** Try it **
Copy all lines in the data that contain the string "making".

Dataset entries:

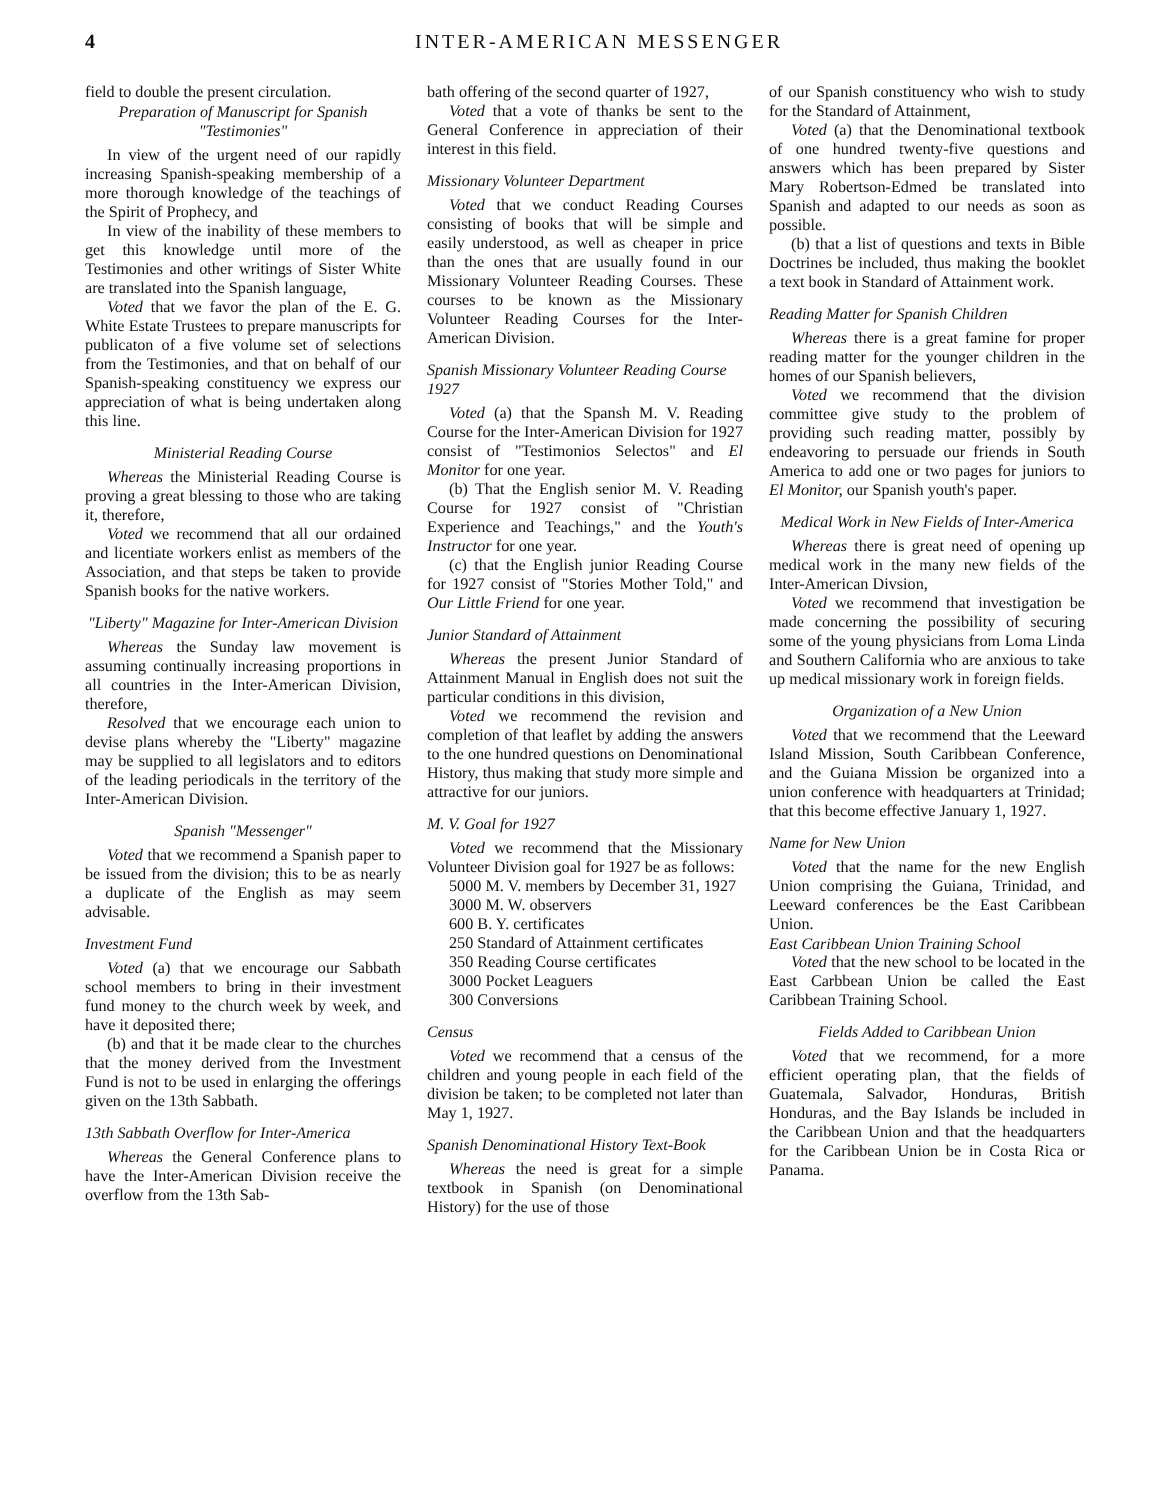4 INTER-AMERICAN MESSENGER
field to double the present circulation.
Preparation of Manuscript for Spanish "Testimonies"
In view of the urgent need of our rapidly increasing Spanish-speaking membership of a more thorough knowledge of the teachings of the Spirit of Prophecy, and
In view of the inability of these members to get this knowledge until more of the Testimonies and other writings of Sister White are translated into the Spanish language,
Voted that we favor the plan of the E. G. White Estate Trustees to prepare manuscripts for publicaton of a five volume set of selections from the Testimonies, and that on behalf of our Spanish-speaking constituency we express our appreciation of what is being undertaken along this line.
Ministerial Reading Course
Whereas the Ministerial Reading Course is proving a great blessing to those who are taking it, therefore,
Voted we recommend that all our ordained and licentiate workers enlist as members of the Association, and that steps be taken to provide Spanish books for the native workers.
"Liberty" Magazine for Inter-American Division
Whereas the Sunday law movement is assuming continually increasing proportions in all countries in the Inter-American Division, therefore,
Resolved that we encourage each union to devise plans whereby the "Liberty" magazine may be supplied to all legislators and to editors of the leading periodicals in the territory of the Inter-American Division.
Spanish "Messenger"
Voted that we recommend a Spanish paper to be issued from the division; this to be as nearly a duplicate of the English as may seem advisable.
Investment Fund
Voted (a) that we encourage our Sabbath school members to bring in their investment fund money to the church week by week, and have it deposited there;
(b) and that it be made clear to the churches that the money derived from the Investment Fund is not to be used in enlarging the offerings given on the 13th Sabbath.
13th Sabbath Overflow for Inter-America
Whereas the General Conference plans to have the Inter-American Division receive the overflow from the 13th Sab-
bath offering of the second quarter of 1927,
Voted that a vote of thanks be sent to the General Conference in appreciation of their interest in this field.
Missionary Volunteer Department
Voted that we conduct Reading Courses consisting of books that will be simple and easily understood, as well as cheaper in price than the ones that are usually found in our Missionary Volunteer Reading Courses. These courses to be known as the Missionary Volunteer Reading Courses for the Inter-American Division.
Spanish Missionary Volunteer Reading Course 1927
Voted (a) that the Spansh M. V. Reading Course for the Inter-American Division for 1927 consist of "Testimonios Selectos" and El Monitor for one year.
(b) That the English senior M. V. Reading Course for 1927 consist of "Christian Experience and Teachings," and the Youth's Instructor for one year.
(c) that the English junior Reading Course for 1927 consist of "Stories Mother Told," and Our Little Friend for one year.
Junior Standard of Attainment
Whereas the present Junior Standard of Attainment Manual in English does not suit the particular conditions in this division,
Voted we recommend the revision and completion of that leaflet by adding the answers to the one hundred questions on Denominational History, thus making that study more simple and attractive for our juniors.
M. V. Goal for 1927
Voted we recommend that the Missionary Volunteer Division goal for 1927 be as follows:
5000 M. V. members by December 31, 1927
3000 M. W. observers
600 B. Y. certificates
250 Standard of Attainment certificates
350 Reading Course certificates
3000 Pocket Leaguers
300 Conversions
Census
Voted we recommend that a census of the children and young people in each field of the division be taken; to be completed not later than May 1, 1927.
Spanish Denominational History Text-Book
Whereas the need is great for a simple textbook in Spanish (on Denominational History) for the use of those
of our Spanish constituency who wish to study for the Standard of Attainment,
Voted (a) that the Denominational textbook of one hundred twenty-five questions and answers which has been prepared by Sister Mary Robertson-Edmed be translated into Spanish and adapted to our needs as soon as possible.
(b) that a list of questions and texts in Bible Doctrines be included, thus making the booklet a text book in Standard of Attainment work.
Reading Matter for Spanish Children
Whereas there is a great famine for proper reading matter for the younger children in the homes of our Spanish believers,
Voted we recommend that the division committee give study to the problem of providing such reading matter, possibly by endeavoring to persuade our friends in South America to add one or two pages for juniors to El Monitor, our Spanish youth's paper.
Medical Work in New Fields of Inter-America
Whereas there is great need of opening up medical work in the many new fields of the Inter-American Divsion,
Voted we recommend that investigation be made concerning the possibility of securing some of the young physicians from Loma Linda and Southern California who are anxious to take up medical missionary work in foreign fields.
Organization of a New Union
Voted that we recommend that the Leeward Island Mission, South Caribbean Conference, and the Guiana Mission be organized into a union conference with headquarters at Trinidad; that this become effective January 1, 1927.
Name for New Union
Voted that the name for the new English Union comprising the Guiana, Trinidad, and Leeward conferences be the East Caribbean Union.
East Caribbean Union Training School
Voted that the new school to be located in the East Carbbean Union be called the East Caribbean Training School.
Fields Added to Caribbean Union
Voted that we recommend, for a more efficient operating plan, that the fields of Guatemala, Salvador, Honduras, British Honduras, and the Bay Islands be included in the Caribbean Union and that the headquarters for the Caribbean Union be in Costa Rica or Panama.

** Written reply **
Voted we recommend the revision and completion of that leaflet by adding the answers to the one hundred questions on Denominational History, thus making that study more simple and attractive for our juniors.
(b) that a list of questions and texts in Bible Doctrines be included, thus making the booklet a text book in Standard of Attainment work.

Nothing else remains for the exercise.